*Problems and tasks*.
1 – Rewrite the part of the unpaired t-test article starting at "Typical research questions" and ending at "greather than the mean of group B ($$m_B$$)?", with "group B" changed to "group 2" throughout.
2 – Pick up the article on the unpaired two-samples t-test after its last line and keep writing it.
-------- Source --------
# What is unpaired two-samples t-test?

The unpaired two-samples t-test is used to compare the mean of two independent groups.

For example, suppose that we have measured the weight of 100 individuals: 50 women (group A) and 50 men (group B). We want to know if the mean weight of women ($$m_A$$) is significantly different from that of men ($$m_B$$).

In this case, we have two unrelated (i.e., independent or unpaired) groups of samples. Therefore, it’s possible to use an independent t-test to evaluate whether the means are different.

Note that, unpaired two-samples t-test can be used only under certain conditions:

• when the two groups of samples (A and B), being compared, are normally distributed. This can be checked using Shapiro-Wilk test.
• and when the variances of the two groups are equal. This can be checked using F-test. This article describes the formula of the independent t-test and provides pratical examples in R.

# Research questions and statistical hypotheses

Typical research questions are:

1. whether the mean of group A ($$m_A$$) is equal to the mean of group B ($$m_B$$)?
2. whether the mean of group A ($$m_A$$) is less than the mean of group B ($$m_B$$)?
3. whether the mean of group A ($$m_A$$) is greather than the mean of group B ($$m_B$$)?

In statistics, we can define the corresponding null hypothesis ($$H_0$$) as follow:

1. $$H_0: m_A = m_B$$
2. $$H_0: m_A \leq m_B$$
3. $$H_0: m_A \geq m_B$$

The corresponding alternative hypotheses ($$H_a$$) are as follow:

1. $$H_a: m_A \ne m_B$$ (different)
-------- Dataset content --------
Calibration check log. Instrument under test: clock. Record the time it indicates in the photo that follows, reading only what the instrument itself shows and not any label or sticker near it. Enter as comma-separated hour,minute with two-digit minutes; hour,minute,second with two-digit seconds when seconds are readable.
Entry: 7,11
--------
*Responses to the tasks*.
1 –
Typical research questions are:

1. whether the mean of group A ($$m_A$$) is equal to the mean of group 2 ($$m_B$$)?
2. whether the mean of group A ($$m_A$$) is less than the mean of group 2 ($$m_B$$)?
3. whether the mean of group A ($$m_A$$) is greather than the mean of group 2 ($$m_B$$)?

2 –
2. $$H_a: m_A > m_B$$ (greater)
3. $$H_a: m_A < m_B$$ (less)

Note that:

• Hypotheses 1) are called two-tailed tests
• Hypotheses 2) and 3) are called one-tailed tests

# Formula of unpaired two-samples t-test

1. Classical t-test:

If the variance of the two groups are equivalent (homoscedasticity), the t-test value, comparing the two samples ($$A$$ and $$B$$), can be calculated as follow.

$t = \frac{m_A - m_B}{\sqrt{ \frac{S^2}{n_A} + \frac{S^2}{n_B} }}$

where,

• $$m_A$$ and $$m_B$$ represent the mean value of the group A and B, respectively.
• $$n_A$$ and $$n_B$$ represent the sizes of the group A and B, respectively.
• $$S^2$$ is an estimator of the pooled variance of the two groups. It can be calculated as follow :

$S^2 = \frac{\sum{(x-m_A)^2}+\sum{(x-m_B)^2}}{n_A+n_B-2}$

with degrees of freedom (df): $$df = n_A + n_B - 2$$.

2.Welch t-statistic:

If the variances of the two groups being compared are different (heteroscedasticity), it’s possible to use the Welch t test, an adaptation of Student t-test.

Welch t-statistic is calculated as follow :

$t = \frac{m_A - m_B}{\sqrt{ \frac{S_A^2}{n_A} + \frac{S_B^2}{n_B} }}$

where, $$S_A$$ and $$S_B$$ are the standard deviation of the the two groups A and B, respectively.

Unlike the classic Student’s t-test, Welch t-test formula involves the variance of each of the two groups ($$S_A^2$$ and $$S_B^2$$) being compared. In other words, it does not use the pooled variance$$S$$.

The degrees of freedom of Welch t-test is estimated as follow :

$df = (\frac{S_A^2}{n_A}+ \frac{S_B^2}{n_B^2}) / (\frac{S_A^4}{n_A^2(n_B-1)} + \frac{S_B^4}{n_B^2(n_B-1)} )$

A p-value can be computed for the corresponding absolute value of t-statistic (|t|).

Note that, the Welch t-test is considered as the safer one. Usually, the results of the classical t-test and the Welch t-test are very similar unless both the group sizes and the standard deviations are very different.

How to interpret the results?

If the p-value is inferior or equal to the significance level 0.05, we can reject the null hypothesis and accept the alternative hypothesis. In other words, we can conclude that the mean values of group A and B are significantly different.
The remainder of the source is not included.